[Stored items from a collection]
--- START ---

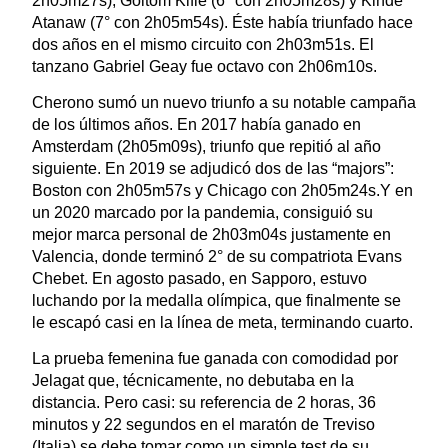
2h05m27s), Goitom Kifle (6° con 2h05m28s) y Kinde
Atanaw (7° con 2h05m54s). Éste había triunfado hace
dos años en el mismo circuito con 2h03m51s. El
tanzano Gabriel Geay fue octavo con 2h06m10s.
Cherono sumó un nuevo triunfo a su notable campaña
de los últimos años. En 2017 había ganado en
Amsterdam (2h05m09s), triunfo que repitió al año
siguiente. En 2019 se adjudicó dos de las “majors”:
Boston con 2h05m57s y Chicago con 2h05m24s.Y en
un 2020 marcado por la pandemia, consiguió su
mejor marca personal de 2h03m04s justamente en
Valencia, donde terminó 2° de su compatriota Evans
Chebet. En agosto pasado, en Sapporo, estuvo
luchando por la medalla olímpica, que finalmente se
le escapó casi en la línea de meta, terminando cuarto.
La prueba femenina fue ganada con comodidad por
Jelagat que, técnicamente, no debutaba en la
distancia. Pero casi: su referencia de 2 horas, 36
minutos y 22 segundos en el maratón de Treviso
(Italia) se debe tomar como un simple test de su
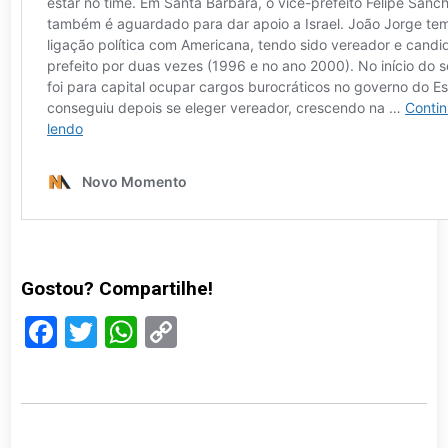
Gostou? Compartilhe!
Facebook
Twitter
WhatsApp
Copy
Link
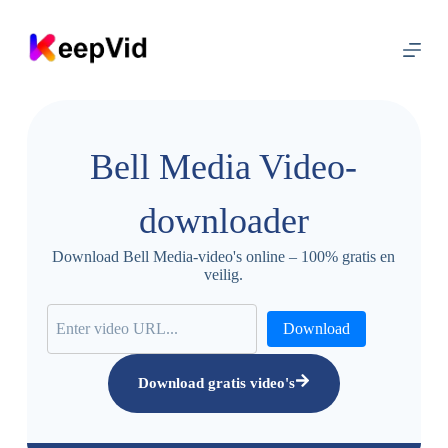
D
o
o
r
g
a
a
n
Bell Media Video-
n
a
a
downloader
r
a
r
Download Bell Media-video's online – 100% gratis en
t
veilig.
i
k
e
Download
l
Download gratis video's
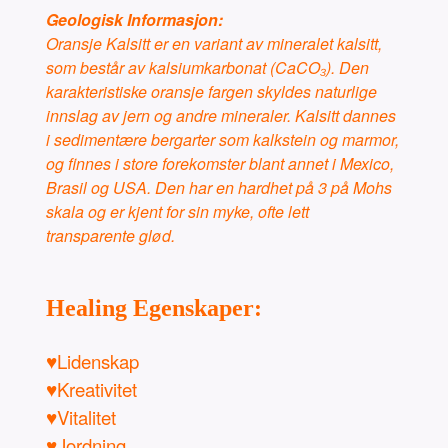
Geologisk Informasjon:
Oransje Kalsitt er en variant av mineralet kalsitt,
som består av kalsiumkarbonat (CaCO₃). Den
karakteristiske oransje fargen skyldes naturlige
innslag av jern og andre mineraler. Kalsitt dannes
i sedimentære bergarter som kalkstein og marmor,
og finnes i store forekomster blant annet i Mexico,
Brasil og USA.
Den har en hardhet på 3 på Mohs
skala og er kjent for sin myke, ofte lett
transparente glød.
Healing Egenskaper:
♥Lidenskap
♥Kreativitet
♥Vitalitet
♥Jordning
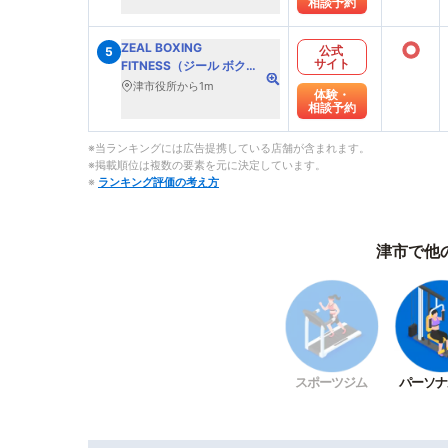
相談予約
○
ZEAL BOXING
公式
5
サイト
FITNESS（ジール ボクシ
ング フィットネス）
津市役所から1m
体験・
相談予約
※当ランキングには広告提携している店舗が含まれます。
※掲載順位は複数の要素を元に決定しています。
※
ランキング評価の考え方
津市で他
スポーツジム
パーソナ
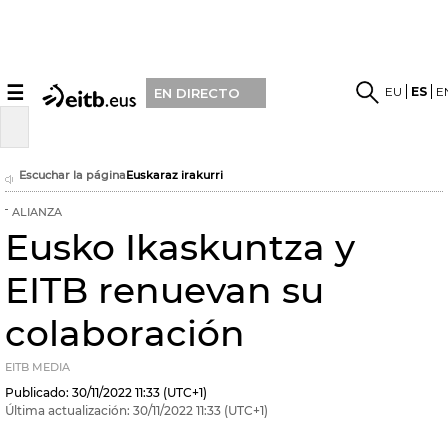
☰
EU
ES
E
EN DIRECTO
Escuchar la página
Euskaraz irakurri
ALIANZA
Eusko Ikaskuntza y
EITB renuevan su
colaboración
EITB MEDIA
Publicado:
30/11/2022
11:33
(UTC+1)
Última actualización:
30/11/2022
11:33
(UTC+1)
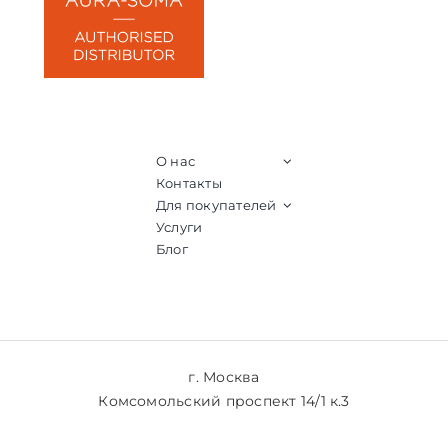
О нас
Контакты
Для покупателей
Услуги
Блог
г. Москва
Комсомольский проспект 14/1 к.3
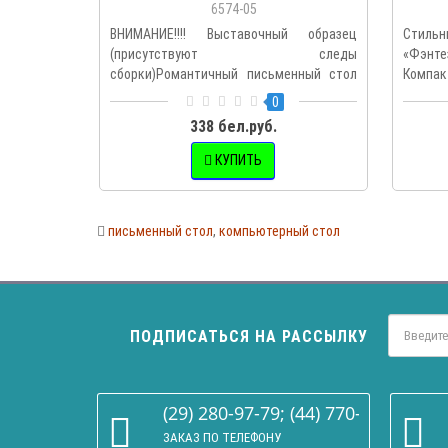
6574-05
ВНИМАНИЕ!!!! Выставочный образец
Стиль
(присутствуют следы
«Фэнте
сборки)Романтичный письменный стол
Компак
«Амели» – об..
0
338 бел.руб.
КУПИТЬ
письменный стол
,
компьютерный стол
ПОДПИСАТЬСЯ НА РАССЫЛКУ
(29) 280-97-79; (44) 770-86-68
ЗАКАЗ ПО ТЕЛЕФОНУ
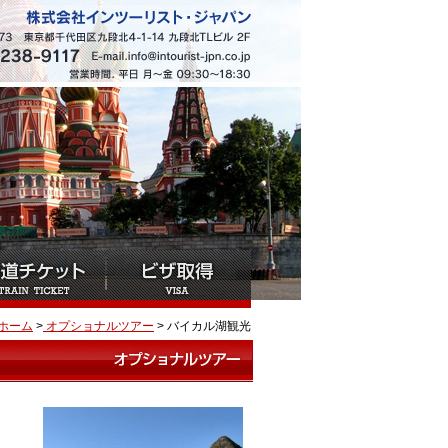
ホーム
>
オプショナルツアー
> バイカル湖観光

--- END ---

• Exercise goal
Tally the lines in the records above that contain the word "casi", and give only the number.

• Your solution
2